É divertido, como parte da área de entretenimento e adivinhação do jornalismo e da ciência política, o debate sobre a sobrevivência ou não do bolsonarismo sem Bolsonaro.
O bolsonarismo não precisará de um Bolsonaro politicamente morto, e não é difícil explicar por quê.
Até Carluxo entende que, sem poder, sem orçamento secreto, sem militares e sem milícias dentro e no entorno do governo, e cercado pelo Ministério Público, Bolsonaro não será nem mesmo um Michel Temer.
Bolsonaro será um Aécio Neves sem direito à proteção do Judiciário e, mais adiante, se aperfeiçoar seus desatinos, pode até se transformar num Eduardo Cunha.
É enganoso pensar que os eleitos que comeram pela mão de Bolsonaro se manterão fiéis a ele, depois da derrota para Lula.
Não serão. Podem ser gratos pelos mandatos e continuar afetivamente ligados ao sujeito, mas não como parte de uma estratégia ou de uma submissão política.
Muitos dos eleitos que passaram pelo governo e deram base ‘ideológica’ ao bolsonarismo apenas se aproveitaram de Bolsonaro. Mas não precisarão mais dele.
Até Sergio Moro se aproveitou. Mas, com Bolsonaro entregue à solidão da mansão na Barra da Tijuca, não haverá mais nada a fazer. Eles mais perdem do que ganham se mantiverem vínculos com o derrotado.

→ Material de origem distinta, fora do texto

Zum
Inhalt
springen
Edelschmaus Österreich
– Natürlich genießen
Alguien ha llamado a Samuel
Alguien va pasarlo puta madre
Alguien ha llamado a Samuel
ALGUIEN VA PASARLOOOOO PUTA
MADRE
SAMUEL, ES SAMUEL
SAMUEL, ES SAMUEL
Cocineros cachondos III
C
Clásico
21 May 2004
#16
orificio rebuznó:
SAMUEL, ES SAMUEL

Os que se aproveitaram de Bolsonaro, incluindo os ricos e a classe média, terão de seguir em frente com os sobreviventes, e não com os que tombaram e ficaram pelo caminho.
A direita brasileira vai sair em busca de alguém que a conduza a uma nova ilusão, depois dos fracassos das opções representadas por João Doria, Eduardo Leite, Mandetta, Luciano Huck.

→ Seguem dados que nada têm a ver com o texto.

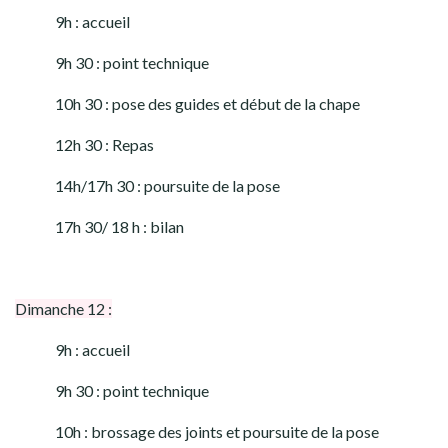
9h : accueil
9h 30 : point technique
10h 30 : pose des guides et début de la chape
12h 30 : Repas
14h/17h 30 : poursuite de la pose
17h 30/ 18 h : bilan
Dimanche 12 :
9h : accueil
9h 30 : point technique
10h : brossage des joints et poursuite de la pose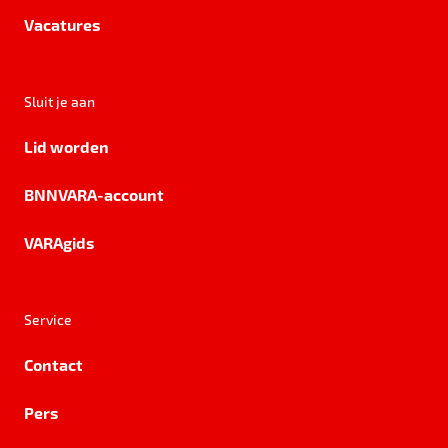
Vacatures
Sluit je aan
Lid worden
BNNVARA-account
VARAgids
Service
Contact
Pers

A direita terá de voltar a sonhar com alguém que seja seu, livre de Bolsonaro. Precisará se acalmar. Que comece a enxergar Simone Tebet, que terá exposição e brilho num governo Lula, como uma possiblidade.
Simone tem qualidades para puxar a direita para o centro e separar as turmas misturadas ao pessoal de Bolsonaro. E os seguidores de Bolsonaro podem renovar suas esperanças com outros nomes.
Não há motivo para que os surpreendentes vitoriosos da eleição para o Congresso continuem fiéis a um sujeito já sem forças.
O que chamam de bolsonarismo não é Bolsonaro. É uma base heterogênea que não depende só dele.
Um pedaço do novo bolsonarismo pode ser liderado por Sergio Moro. O bolsonarismo flexível, que adorava Moro como parceiro de Bolsonaro, que ficou magoado quando ele e Bolsonaro se desentenderam – e que voltou a admirá-lo quando o ex-juiz suspeito se reaproximou do ex-chefe para se eleger senador –, pode se agarrar a Moro.
Assim como o bolsonarismo militarista pode investir na liderança de Mourão. E tem Damares para os fundamentalistas. Muitos apostam em Tarcísio de Freitas, mesmo que perca a eleição em São Paulo.
O roteiro é o da fratura clássica das facções, quando o líder cai em desgraça ou morre e a estrutura do negócio é quebrada em pedaços. O bolsonarismo contará com vários líderes.
Quem tem mandato ficará apenas devendo favor a Bolsonaro. Mas não precisa pagá-lo com o preço da própria sobrevivência.
Aécio Neves só está aí, com votos cada vez mais minguados, porque teve o suporte do Judiciário amigo. Bolsonaro não deve contar com essa proteção.
O fim de Bolsonaro é previsível, porque assim acabam os derrotados. Está na História, na literatura, no cinema.
É um fim contado por todas as artes e está na Bíblia, no cordel e na mitologia das milícias.